Task goal:
For this exercise, reproduce the records exactly as they stand and do not carry any images over.

[Home interior image sequences]
<<<<
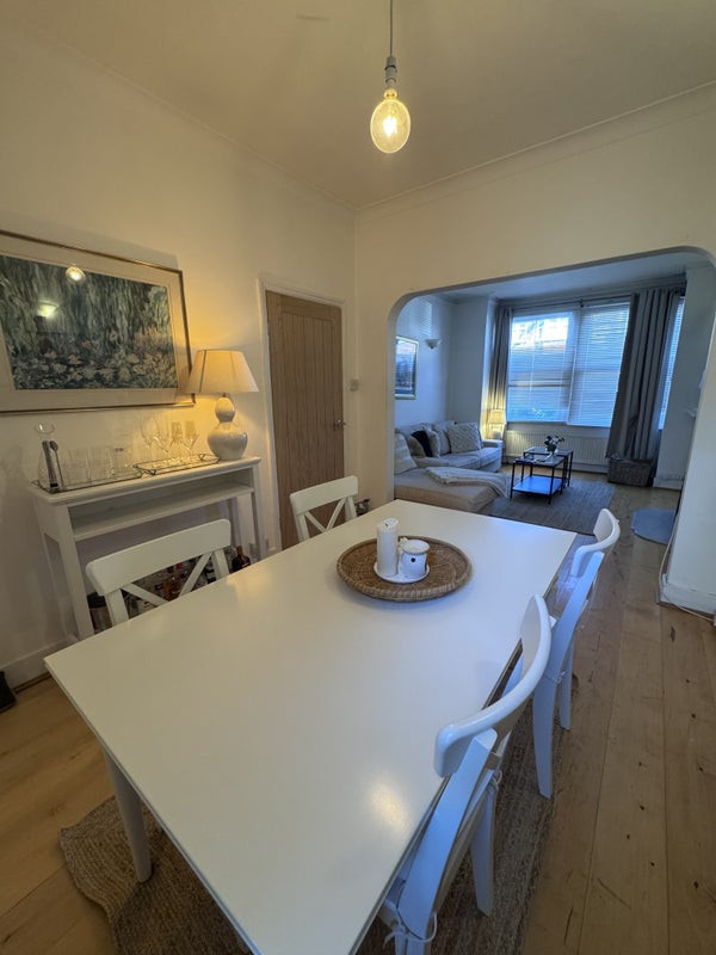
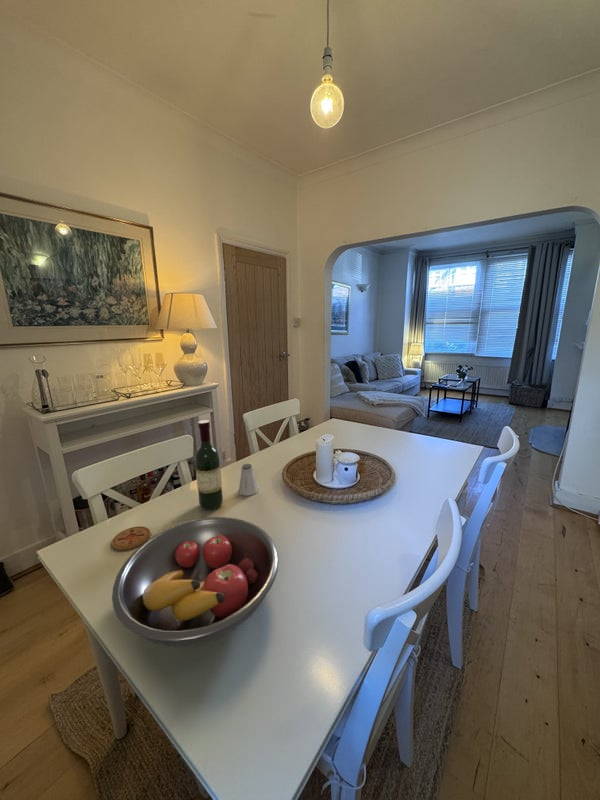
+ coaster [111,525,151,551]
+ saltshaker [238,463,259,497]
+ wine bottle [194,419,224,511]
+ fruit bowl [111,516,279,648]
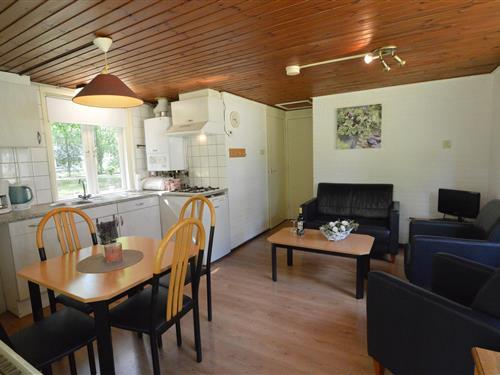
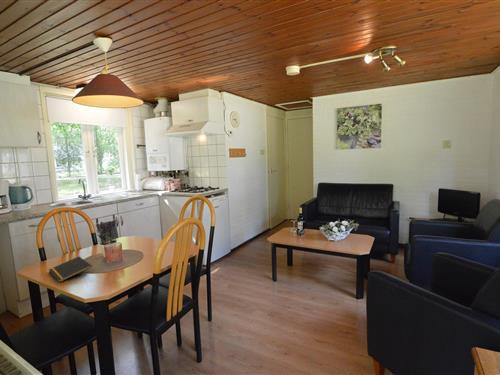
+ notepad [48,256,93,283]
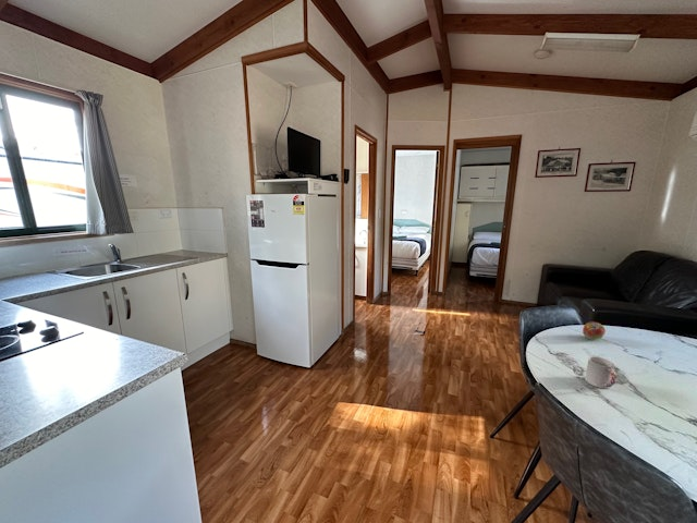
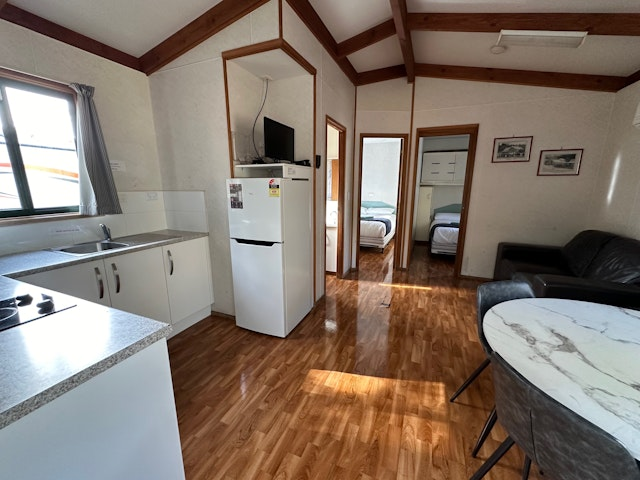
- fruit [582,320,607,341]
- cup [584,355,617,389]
>>>>
Solution below:
+ coaster [111,525,151,551]
+ saltshaker [238,463,259,497]
+ wine bottle [194,419,224,511]
+ fruit bowl [111,516,279,648]
+ notepad [48,256,93,283]
- fruit [582,320,607,341]
- cup [584,355,617,389]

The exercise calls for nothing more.